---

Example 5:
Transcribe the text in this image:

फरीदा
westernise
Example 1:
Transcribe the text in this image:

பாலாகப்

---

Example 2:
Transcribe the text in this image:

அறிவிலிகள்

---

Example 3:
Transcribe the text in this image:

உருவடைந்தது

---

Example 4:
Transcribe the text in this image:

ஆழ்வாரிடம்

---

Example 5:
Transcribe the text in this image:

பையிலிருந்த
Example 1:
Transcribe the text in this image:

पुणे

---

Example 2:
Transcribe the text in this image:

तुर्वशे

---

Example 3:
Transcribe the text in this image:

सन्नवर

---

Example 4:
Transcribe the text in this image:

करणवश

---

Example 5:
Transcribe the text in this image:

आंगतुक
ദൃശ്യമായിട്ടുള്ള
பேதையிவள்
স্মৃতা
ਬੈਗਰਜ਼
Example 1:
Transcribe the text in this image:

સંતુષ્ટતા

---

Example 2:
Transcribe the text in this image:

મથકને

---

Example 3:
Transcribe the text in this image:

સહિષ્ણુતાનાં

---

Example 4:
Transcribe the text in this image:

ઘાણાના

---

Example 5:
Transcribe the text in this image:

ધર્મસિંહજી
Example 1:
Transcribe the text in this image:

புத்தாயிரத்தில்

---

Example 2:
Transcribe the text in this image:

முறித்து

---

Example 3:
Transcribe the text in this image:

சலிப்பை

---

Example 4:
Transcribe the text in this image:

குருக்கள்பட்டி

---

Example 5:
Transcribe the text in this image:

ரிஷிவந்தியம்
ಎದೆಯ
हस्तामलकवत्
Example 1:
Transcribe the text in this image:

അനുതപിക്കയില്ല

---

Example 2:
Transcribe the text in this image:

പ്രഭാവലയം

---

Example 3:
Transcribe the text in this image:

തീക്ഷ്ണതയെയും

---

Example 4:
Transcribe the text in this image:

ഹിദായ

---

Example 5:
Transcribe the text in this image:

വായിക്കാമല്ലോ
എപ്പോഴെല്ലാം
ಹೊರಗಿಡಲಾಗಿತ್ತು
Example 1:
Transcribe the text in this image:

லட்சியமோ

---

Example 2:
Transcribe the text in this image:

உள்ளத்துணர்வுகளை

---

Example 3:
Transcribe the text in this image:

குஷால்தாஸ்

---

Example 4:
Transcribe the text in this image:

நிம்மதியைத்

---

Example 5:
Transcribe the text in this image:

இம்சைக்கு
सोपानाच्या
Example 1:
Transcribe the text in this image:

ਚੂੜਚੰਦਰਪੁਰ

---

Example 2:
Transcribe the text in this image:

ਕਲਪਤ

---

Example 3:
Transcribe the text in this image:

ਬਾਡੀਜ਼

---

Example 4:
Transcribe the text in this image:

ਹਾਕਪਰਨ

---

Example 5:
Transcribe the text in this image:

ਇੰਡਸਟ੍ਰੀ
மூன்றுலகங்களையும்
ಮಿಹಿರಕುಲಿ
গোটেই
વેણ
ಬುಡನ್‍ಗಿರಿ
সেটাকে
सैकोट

########################################

- _What you are asked to do_
Copy out the records above without altering anything.

- _Response to the task_
---

Example 5:
Transcribe the text in this image:

फरीदा
westernise
Example 1:
Transcribe the text in this image:

பாலாகப்

---

Example 2:
Transcribe the text in this image:

அறிவிலிகள்

---

Example 3:
Transcribe the text in this image:

உருவடைந்தது

---

Example 4:
Transcribe the text in this image:

ஆழ்வாரிடம்

---

Example 5:
Transcribe the text in this image:

பையிலிருந்த
Example 1:
Transcribe the text in this image:

पुणे

---

Example 2:
Transcribe the text in this image:

तुर्वशे

---

Example 3:
Transcribe the text in this image:

सन्नवर

---

Example 4:
Transcribe the text in this image:

करणवश

---

Example 5:
Transcribe the text in this image:

आंगतुक
ദൃശ്യമായിട്ടുള്ള
பேதையிவள்
স্মৃতা
ਬੈਗਰਜ਼
Example 1:
Transcribe the text in this image:

સંતુષ્ટતા

---

Example 2:
Transcribe the text in this image:

મથકને

---

Example 3:
Transcribe the text in this image:

સહિષ્ણુતાનાં

---

Example 4:
Transcribe the text in this image:

ઘાણાના

---

Example 5:
Transcribe the text in this image:

ધર્મસિંહજી
Example 1:
Transcribe the text in this image:

புத்தாயிரத்தில்

---

Example 2:
Transcribe the text in this image:

முறித்து

---

Example 3:
Transcribe the text in this image:

சலிப்பை

---

Example 4:
Transcribe the text in this image:

குருக்கள்பட்டி

---

Example 5:
Transcribe the text in this image:

ரிஷிவந்தியம்
ಎದೆಯ
हस्तामलकवत्
Example 1:
Transcribe the text in this image:

അനുതപിക്കയില്ല

---

Example 2:
Transcribe the text in this image:

പ്രഭാവലയം

---

Example 3:
Transcribe the text in this image:

തീക്ഷ്ണതയെയും

---

Example 4:
Transcribe the text in this image:

ഹിദായ

---

Example 5:
Transcribe the text in this image:

വായിക്കാമല്ലോ
എപ്പോഴെല്ലാം
ಹೊರಗಿಡಲಾಗಿತ್ತು
Example 1:
Transcribe the text in this image:

லட்சியமோ

---

Example 2:
Transcribe the text in this image:

உள்ளத்துணர்வுகளை

---

Example 3:
Transcribe the text in this image:

குஷால்தாஸ்

---

Example 4:
Transcribe the text in this image:

நிம்மதியைத்

---

Example 5:
Transcribe the text in this image:

இம்சைக்கு
सोपानाच्या
Example 1:
Transcribe the text in this image:

ਚੂੜਚੰਦਰਪੁਰ

---

Example 2:
Transcribe the text in this image:

ਕਲਪਤ

---

Example 3:
Transcribe the text in this image:

ਬਾਡੀਜ਼

---

Example 4:
Transcribe the text in this image:

ਹਾਕਪਰਨ

---

Example 5:
Transcribe the text in this image:

ਇੰਡਸਟ੍ਰੀ
மூன்றுலகங்களையும்
ಮಿಹಿರಕುಲಿ
গোটেই
વેણ
ಬುಡನ್‍ಗಿರಿ
সেটাকে
सैकोट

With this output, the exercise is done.